Hacker News new | ask | show | jobs
by alper111 2852 days ago
If you look at network structure, it acts as one agent, not five. So, free coordination. (See: https://t.co/GPKHPsIu1C)

In my opinion, what i see is a very good player who knows how to chain stun precisely without any strategic depth. If you claim to have built an AI system, which you ultimately want it to evolve to AGI, you at least expect some sort of strategic decision making at the macro level. Though since it has almost perfect micro, it can easily outweight the most of teams. So yeah, with that expectation I see this as a joke, too.

P.S. The model is trained with 128k cpus and 256 gpu. It is able to play 180 years worth of game in a day. Think about it.

1 comments

It's five independent agents.
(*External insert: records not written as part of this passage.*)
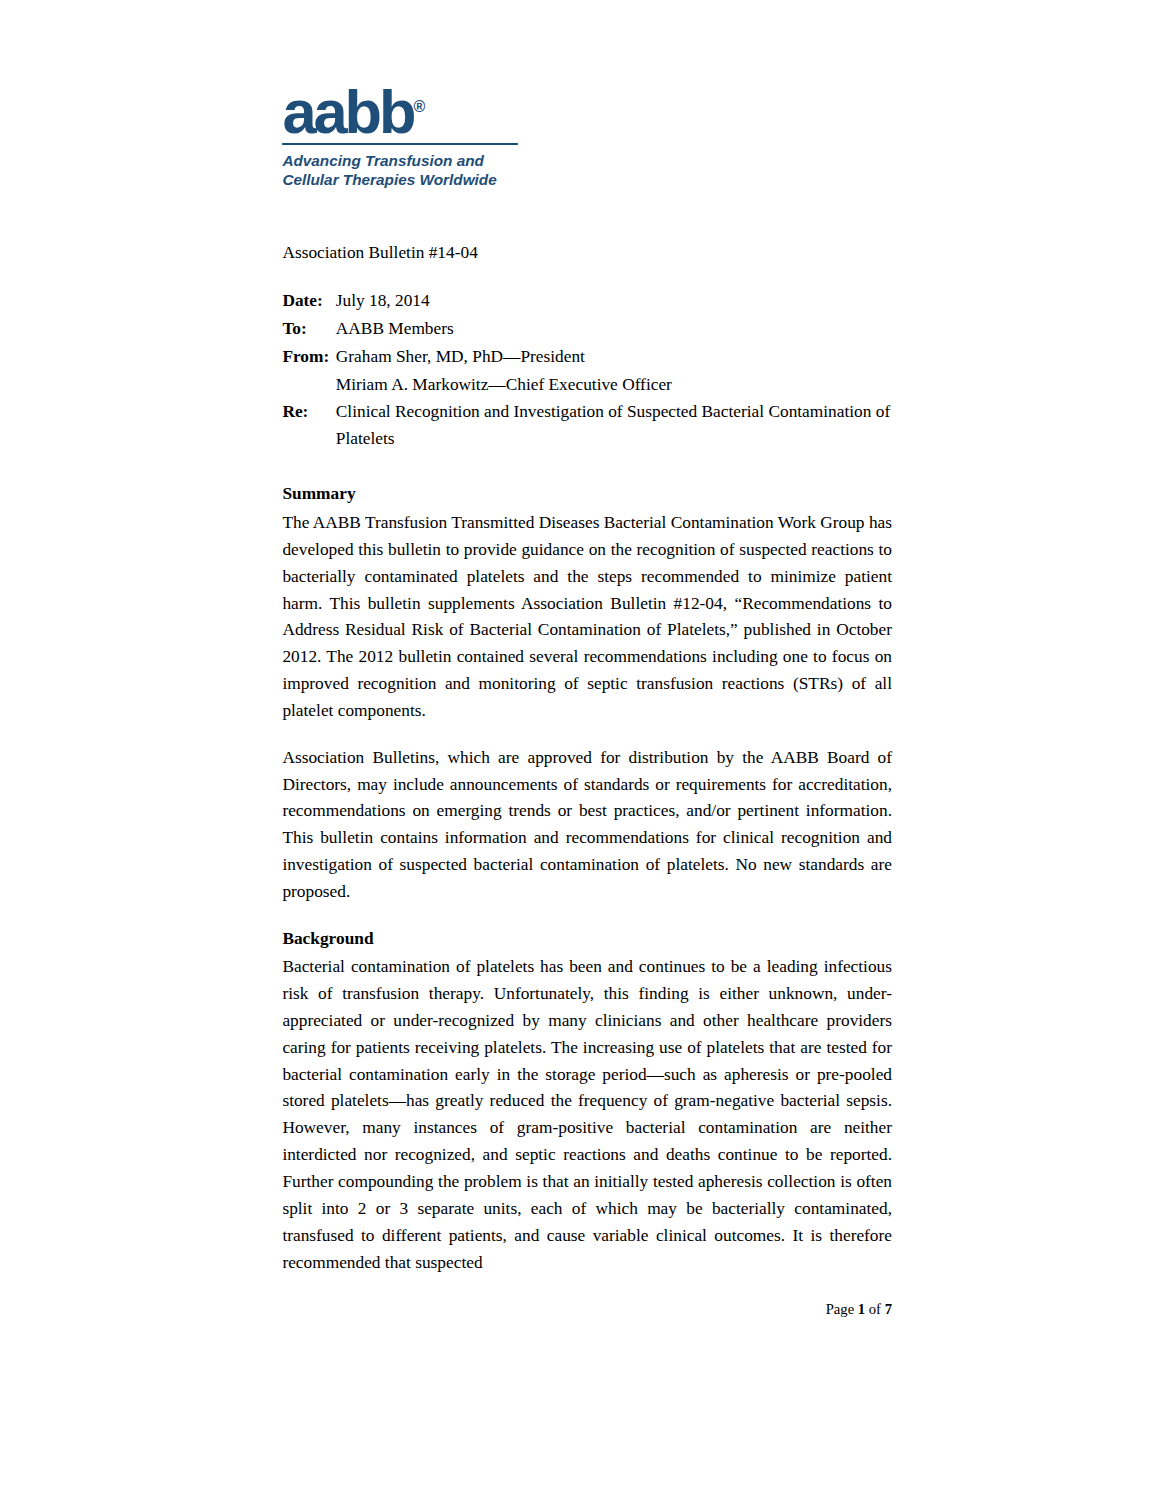aabb®
Advancing Transfusion and
Cellular Therapies Worldwide
Association Bulletin #14-04
| Date: | July 18, 2014 |
| To: | AABB Members |
| From: | Graham Sher, MD, PhD—President |
| | Miriam A. Markowitz—Chief Executive Officer |
| Re: | Clinical Recognition and Investigation of Suspected Bacterial Contamination of Platelets |
Summary
The AABB Transfusion Transmitted Diseases Bacterial Contamination Work Group has developed this bulletin to provide guidance on the recognition of suspected reactions to bacterially contaminated platelets and the steps recommended to minimize patient harm. This bulletin supplements Association Bulletin #12-04, “Recommendations to Address Residual Risk of Bacterial Contamination of Platelets,” published in October 2012. The 2012 bulletin contained several recommendations including one to focus on improved recognition and monitoring of septic transfusion reactions (STRs) of all platelet components.
Association Bulletins, which are approved for distribution by the AABB Board of Directors, may include announcements of standards or requirements for accreditation, recommendations on emerging trends or best practices, and/or pertinent information. This bulletin contains information and recommendations for clinical recognition and investigation of suspected bacterial contamination of platelets. No new standards are proposed.
Background
Bacterial contamination of platelets has been and continues to be a leading infectious risk of transfusion therapy. Unfortunately, this finding is either unknown, under-appreciated or under-recognized by many clinicians and other healthcare providers caring for patients receiving platelets. The increasing use of platelets that are tested for bacterial contamination early in the storage period—such as apheresis or pre-pooled stored platelets—has greatly reduced the frequency of gram-negative bacterial sepsis. However, many instances of gram-positive bacterial contamination are neither interdicted nor recognized, and septic reactions and deaths continue to be reported. Further compounding the problem is that an initially tested apheresis collection is often split into 2 or 3 separate units, each of which may be bacterially contaminated, transfused to different patients, and cause variable clinical outcomes. It is therefore recommended that suspected
Page 1 of 7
The article on OpenAI's website and the network structure both say this. I'll zoom in since it's a complicated structure.

It's the first line of the article: https://blog.openai.com/openai-five/

>Our team of five neural networks,

They use a hyperparameter called team spirit to cooperate. I don't think the goal of this is AGI at all, so I don't see why people are making that leap. But sure, for the geniuses of HN this must clearly be trivial.

It's not independent agents. The neural networks have the same input, share weights, and also share some activations. With that much sharing, it's better to think of it as one neural network which has output heads for all the 5 players. So coordination is free. Actually, coordination makes as little sense as saying that multiple neurons in a neural network are cooperating, or that the two legs of a humanoid are cooperating to walk. Further there is no game being played between heroes of the same team. They literally have the same objective. The "coordination" buzzword is just another attempt by OpenAI to confuse and mislead readers, and give a false sense of their progress.
They cannot share the same inputs unless the team spirit hyperparameter is exactly 1, which it is not. You are partially correct in that the agents consume the parameters of the four other agents, but it is weighted differently accorsing to team spirit parameters.
The team spirit hyperparameter is a crutch they've introduced themselves. Ideally it should be one. In Dota there is only one objective for the entire team and that's to win the game. The fact that they shape rewards is an implementation detail and doesn't change the fact that Dota 2 does not require cooperation, because there's no cooperation game being played. It's a purely zero-sum adversarial game being played between two teams.